What you need to do - Please copy everything from "In his first" down to "viens de dire." in the passage on Corneille below, swapping "Discours" for "Discourse".

Passage provided -
.....
In his first Discours, Corneille had underlined the contradictory nature of bienséance and ressemblance, and judging it impossible to render them compatible, the only solution he found was to establish a system whereby these conventions were adhered to differently according to the type of subject:

Ainsi ces deux qualités, dont quelques interprètes ont beaucoup de peine à trouver la différence qu'Aristote veut qui soit entre elles sans la désigner, s'accordent aisément, pourvu qu'on les sépare, et qu'on donne celle de convenables aux personnes imaginées qui n'ont jamais eu d'être que dans l'esprit du poète, en reservant l'autre pour celles qui sont connues par l'histoire, ou par la fable, comme je le viens de dire.
.....
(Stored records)
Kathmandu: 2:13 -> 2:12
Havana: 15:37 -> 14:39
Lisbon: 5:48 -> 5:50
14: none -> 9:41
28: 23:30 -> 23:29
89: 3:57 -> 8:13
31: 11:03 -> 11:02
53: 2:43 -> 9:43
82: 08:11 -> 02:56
.....
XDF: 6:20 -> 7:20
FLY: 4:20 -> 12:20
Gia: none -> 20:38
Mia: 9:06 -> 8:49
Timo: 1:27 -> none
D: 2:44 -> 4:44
.....
Full response -
In his first Discourse, Corneille had underlined the contradictory nature of bienséance and ressemblance, and judging it impossible to render them compatible, the only solution he found was to establish a system whereby these conventions were adhered to differently according to the type of subject:

Ainsi ces deux qualités, dont quelques interprètes ont beaucoup de peine à trouver la différence qu'Aristote veut qui soit entre elles sans la désigner, s'accordent aisément, pourvu qu'on les sépare, et qu'on donne celle de convenables aux personnes imaginées qui n'ont jamais eu d'être que dans l'esprit du poète, en reservant l'autre pour celles qui sont connues par l'histoire, ou par la fable, comme je le viens de dire.